----- SUPPLIED MATERIAL -----
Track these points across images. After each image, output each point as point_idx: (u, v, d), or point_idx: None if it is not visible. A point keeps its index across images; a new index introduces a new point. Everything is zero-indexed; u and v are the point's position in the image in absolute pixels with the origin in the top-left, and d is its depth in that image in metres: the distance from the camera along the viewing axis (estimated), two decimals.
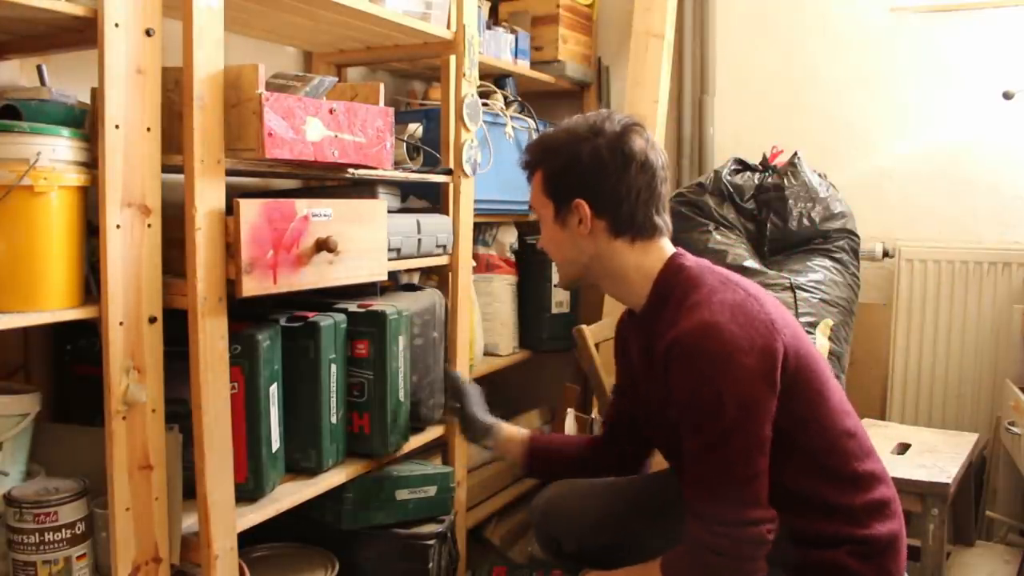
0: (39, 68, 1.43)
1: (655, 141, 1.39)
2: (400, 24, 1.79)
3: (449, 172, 1.93)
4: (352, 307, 1.69)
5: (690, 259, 1.38)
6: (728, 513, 1.21)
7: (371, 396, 1.67)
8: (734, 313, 1.23)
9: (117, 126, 1.20)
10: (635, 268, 1.37)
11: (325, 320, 1.59)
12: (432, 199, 2.01)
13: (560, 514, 1.61)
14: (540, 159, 1.42)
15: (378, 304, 1.70)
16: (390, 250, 1.67)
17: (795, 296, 2.18)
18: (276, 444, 1.50)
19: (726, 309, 1.24)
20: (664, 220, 1.38)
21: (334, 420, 1.61)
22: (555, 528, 1.61)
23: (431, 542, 1.70)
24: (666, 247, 1.39)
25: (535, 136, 1.56)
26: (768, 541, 1.21)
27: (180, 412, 1.34)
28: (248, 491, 1.45)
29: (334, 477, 1.62)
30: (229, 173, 1.36)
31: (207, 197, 1.30)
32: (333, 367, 1.60)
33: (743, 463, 1.20)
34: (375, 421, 1.68)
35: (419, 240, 1.80)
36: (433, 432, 1.90)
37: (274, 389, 1.49)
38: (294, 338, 1.56)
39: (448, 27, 1.92)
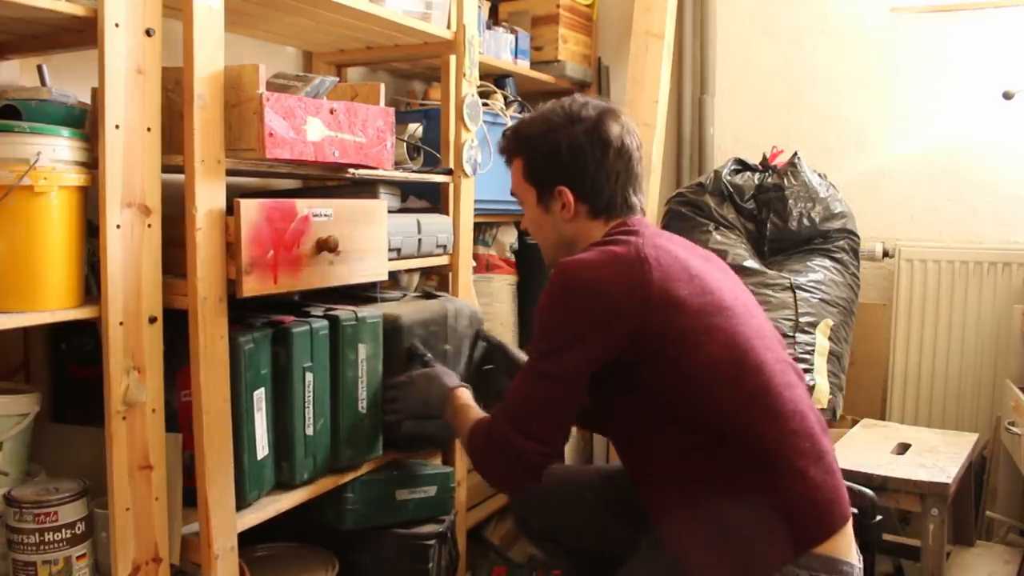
0: (39, 68, 1.42)
1: (630, 123, 1.43)
2: (400, 24, 1.79)
3: (449, 172, 1.93)
4: (318, 312, 1.59)
5: (628, 229, 1.37)
6: (518, 420, 1.30)
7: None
8: (608, 260, 1.28)
9: (117, 126, 1.20)
10: (594, 238, 1.41)
11: (299, 327, 1.49)
12: (432, 199, 2.01)
13: (534, 494, 1.59)
14: (519, 148, 1.45)
15: (339, 310, 1.60)
16: (390, 250, 1.67)
17: (795, 296, 2.18)
18: (262, 452, 1.45)
19: (604, 255, 1.29)
20: (639, 199, 1.44)
21: (310, 432, 1.53)
22: (527, 507, 1.65)
23: (431, 542, 1.69)
24: (628, 221, 1.41)
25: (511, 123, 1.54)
26: (533, 469, 1.31)
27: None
28: None
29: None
30: (229, 173, 1.36)
31: (207, 197, 1.30)
32: (308, 375, 1.51)
33: (546, 389, 1.29)
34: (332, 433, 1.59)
35: (419, 240, 1.80)
36: None
37: (260, 394, 1.44)
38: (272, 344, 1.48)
39: (448, 27, 1.92)
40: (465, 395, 1.54)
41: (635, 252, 1.28)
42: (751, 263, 2.26)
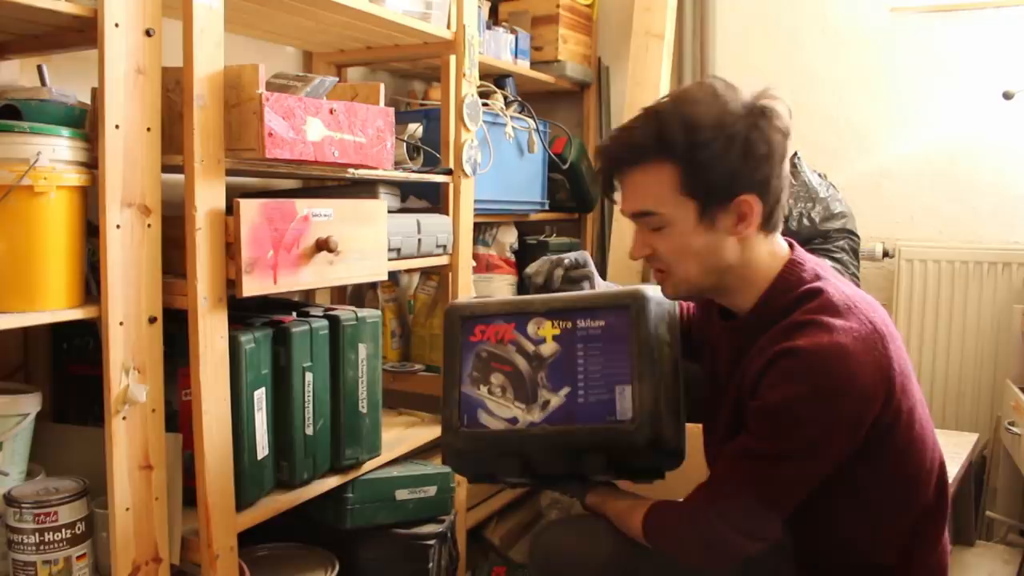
0: (39, 68, 1.43)
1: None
2: (400, 24, 1.79)
3: (449, 172, 1.93)
4: (319, 312, 1.60)
5: (808, 264, 1.22)
6: (735, 515, 1.14)
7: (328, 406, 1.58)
8: (860, 345, 1.10)
9: (117, 126, 1.20)
10: (758, 264, 1.20)
11: (299, 327, 1.50)
12: (432, 199, 2.01)
13: (562, 558, 1.36)
14: (681, 146, 1.13)
15: (340, 309, 1.61)
16: (390, 250, 1.67)
17: None
18: (262, 452, 1.45)
19: (853, 336, 1.10)
20: None
21: (310, 432, 1.53)
22: (557, 573, 1.38)
23: (431, 542, 1.70)
24: (779, 239, 1.24)
25: (643, 118, 1.20)
26: (740, 559, 1.16)
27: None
28: None
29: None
30: (229, 173, 1.36)
31: (207, 197, 1.30)
32: (308, 375, 1.51)
33: (778, 489, 1.14)
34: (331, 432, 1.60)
35: (419, 240, 1.80)
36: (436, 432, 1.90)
37: (260, 394, 1.44)
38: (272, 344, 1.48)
-----
DESCRIPTION OF THE TASK: Where an entry contains an image, skip the image; repeat everything else exactly.

PROBLEM SOLUTION:
Track these points across images. After each image, output each point as point_idx: (u, v, d), or point_idx: None if it is not visible. A point keeps its index across images; a new index introduces a new point. Everything is zero-indexed; u and v are the point's position in the image in absolute pixels with the origin in the top-left, and d is its depth in that image in metres: the distance from the camera along the viewing axis (estimated), two decimals.
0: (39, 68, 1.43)
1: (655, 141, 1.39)
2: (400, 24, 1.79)
3: (449, 172, 1.93)
4: (352, 307, 1.69)
5: (690, 259, 1.38)
6: (728, 513, 1.21)
7: (371, 396, 1.67)
8: (734, 313, 1.23)
9: (117, 126, 1.20)
10: (635, 268, 1.37)
11: (325, 320, 1.59)
12: (432, 199, 2.01)
13: (560, 514, 1.61)
14: (540, 159, 1.42)
15: (378, 304, 1.70)
16: (390, 250, 1.67)
17: (795, 296, 2.18)
18: (276, 444, 1.50)
19: (726, 309, 1.24)
20: (664, 220, 1.38)
21: (334, 420, 1.61)
22: (555, 528, 1.61)
23: (431, 542, 1.70)
24: (666, 247, 1.39)
25: (535, 136, 1.56)
26: (768, 541, 1.21)
27: (180, 412, 1.34)
28: (248, 491, 1.45)
29: (334, 477, 1.62)
30: (229, 173, 1.36)
31: (207, 197, 1.30)
32: (333, 367, 1.60)
33: (743, 463, 1.20)
34: (375, 421, 1.68)
35: (419, 240, 1.80)
36: (433, 432, 1.90)
37: (274, 389, 1.49)
38: (294, 338, 1.56)
39: (448, 27, 1.92)
0: (39, 68, 1.42)
1: (630, 123, 1.43)
2: (400, 24, 1.79)
3: (449, 172, 1.93)
4: (318, 312, 1.59)
5: (628, 229, 1.37)
6: (518, 420, 1.30)
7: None
8: (608, 260, 1.28)
9: (117, 126, 1.20)
10: (594, 238, 1.41)
11: (299, 327, 1.49)
12: (432, 199, 2.01)
13: (534, 494, 1.59)
14: (519, 148, 1.45)
15: (339, 310, 1.60)
16: (390, 250, 1.67)
17: (795, 296, 2.18)
18: (262, 452, 1.45)
19: (604, 255, 1.29)
20: (639, 199, 1.44)
21: (310, 432, 1.53)
22: (527, 507, 1.65)
23: (431, 542, 1.69)
24: (628, 221, 1.41)
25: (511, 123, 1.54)
26: (533, 469, 1.31)
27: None
28: None
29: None
30: (229, 173, 1.36)
31: (207, 197, 1.30)
32: (308, 375, 1.51)
33: (546, 389, 1.29)
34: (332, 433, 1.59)
35: (419, 240, 1.80)
36: None
37: (260, 394, 1.44)
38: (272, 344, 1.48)
39: (448, 27, 1.92)
40: (465, 395, 1.54)
41: (635, 252, 1.28)
42: (751, 263, 2.26)
0: (39, 68, 1.43)
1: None
2: (400, 24, 1.79)
3: (449, 172, 1.93)
4: (319, 312, 1.60)
5: (808, 264, 1.22)
6: (735, 515, 1.14)
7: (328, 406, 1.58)
8: (860, 345, 1.10)
9: (117, 126, 1.20)
10: (758, 264, 1.20)
11: (299, 327, 1.50)
12: (432, 199, 2.01)
13: (562, 558, 1.36)
14: (681, 146, 1.13)
15: (340, 309, 1.61)
16: (390, 250, 1.67)
17: None
18: (262, 452, 1.45)
19: (853, 336, 1.10)
20: None
21: (310, 432, 1.53)
22: (557, 573, 1.38)
23: (431, 542, 1.70)
24: (779, 239, 1.24)
25: (643, 118, 1.20)
26: (740, 559, 1.16)
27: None
28: None
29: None
30: (229, 173, 1.36)
31: (207, 197, 1.30)
32: (308, 375, 1.51)
33: (778, 489, 1.14)
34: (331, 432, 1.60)
35: (419, 240, 1.80)
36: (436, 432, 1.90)
37: (260, 394, 1.44)
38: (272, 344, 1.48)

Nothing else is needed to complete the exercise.